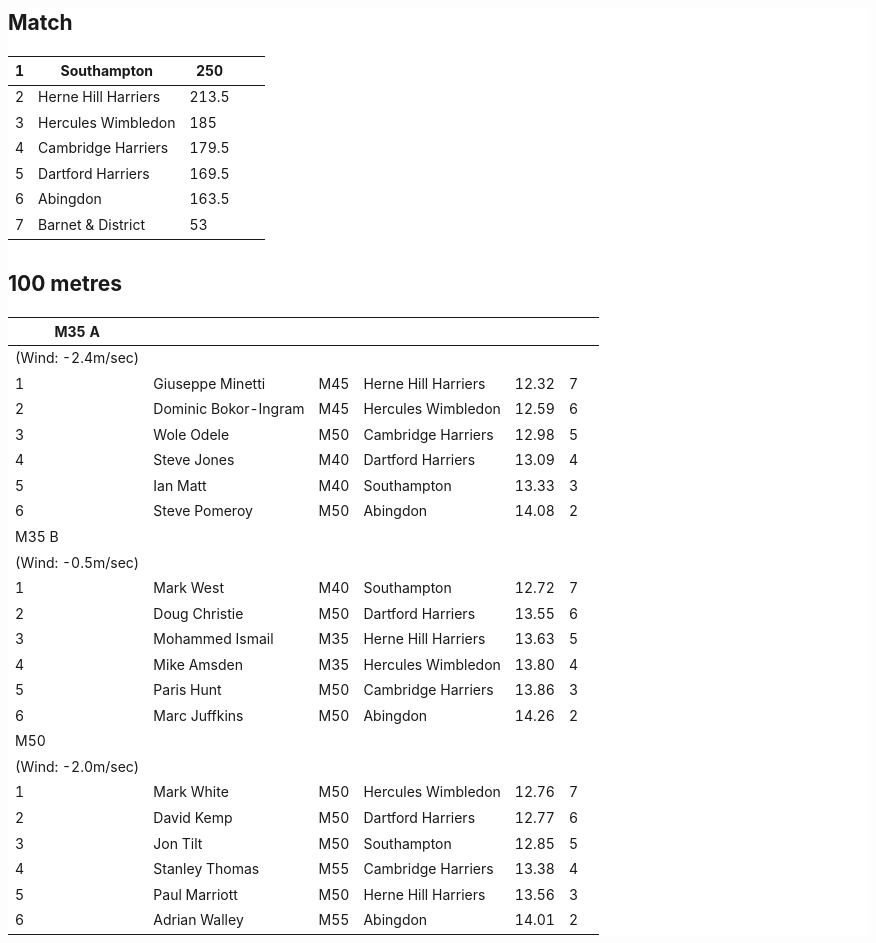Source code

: 
Match
-----




| 1 | Southampton | 250 |  |  |
| --- | --- | --- | --- | --- |
| 2 | Herne Hill Harriers | 213\.5 |  |  |
| 3 | Hercules Wimbledon | 185 |  |  |
| 4 | Cambridge Harriers | 179\.5 |  |  |
| 5 | Dartford Harriers | 169\.5 |  |  |
| 6 | Abingdon | 163\.5 |  |  |
| 7 | Barnet \& District | 53 |  |  |


100 metres
----------




| M35 A | | | | | | |
| --- | --- | --- | --- | --- | --- | --- |
| (Wind: \-2\.4m/sec) | | | | | | |
| 1 | Giuseppe Minetti | M45 | Herne Hill Harriers | 12\.32 | 7 |  |
| 2 | Dominic Bokor\-Ingram | M45 | Hercules Wimbledon | 12\.59 | 6 |  |
| 3 | Wole Odele | M50 | Cambridge Harriers | 12\.98 | 5 |  |
| 4 | Steve Jones | M40 | Dartford Harriers | 13\.09 | 4 |  |
| 5 | Ian Matt | M40 | Southampton | 13\.33 | 3 |  |
| 6 | Steve Pomeroy | M50 | Abingdon | 14\.08 | 2 |  |
| M35 B | | | | | | |
| (Wind: \-0\.5m/sec) | | | | | | |
| 1 | Mark West | M40 | Southampton | 12\.72 | 7 |  |
| 2 | Doug Christie | M50 | Dartford Harriers | 13\.55 | 6 |  |
| 3 | Mohammed Ismail | M35 | Herne Hill Harriers | 13\.63 | 5 |  |
| 4 | Mike Amsden | M35 | Hercules Wimbledon | 13\.80 | 4 |  |
| 5 | Paris Hunt | M50 | Cambridge Harriers | 13\.86 | 3 |  |
| 6 | Marc Juffkins | M50 | Abingdon | 14\.26 | 2 |  |
| M50 | | | | | | |
| (Wind: \-2\.0m/sec) | | | | | | |
| 1 | Mark White | M50 | Hercules Wimbledon | 12\.76 | 7 |  |
| 2 | David Kemp | M50 | Dartford Harriers | 12\.77 | 6 |  |
| 3 | Jon Tilt | M50 | Southampton | 12\.85 | 5 |  |
| 4 | Stanley Thomas | M55 | Cambridge Harriers | 13\.38 | 4 |  |
| 5 | Paul Marriott | M50 | Herne Hill Harriers | 13\.56 | 3 |  |
| 6 | Adrian Walley | M55 | Abingdon | 14\.01 | 2 |  |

____________

EXERCISE BRIEF: Please return every line from the one that contains "Paul Marriott |" through the end of the entries, exactly, leaving out all others.

TASK OUTPUT:
| 5 | Paul Marriott | M50 | Herne Hill Harriers | 13\.56 | 3 |  |
| 6 | Adrian Walley | M55 | Abingdon | 14\.01 | 2 |  |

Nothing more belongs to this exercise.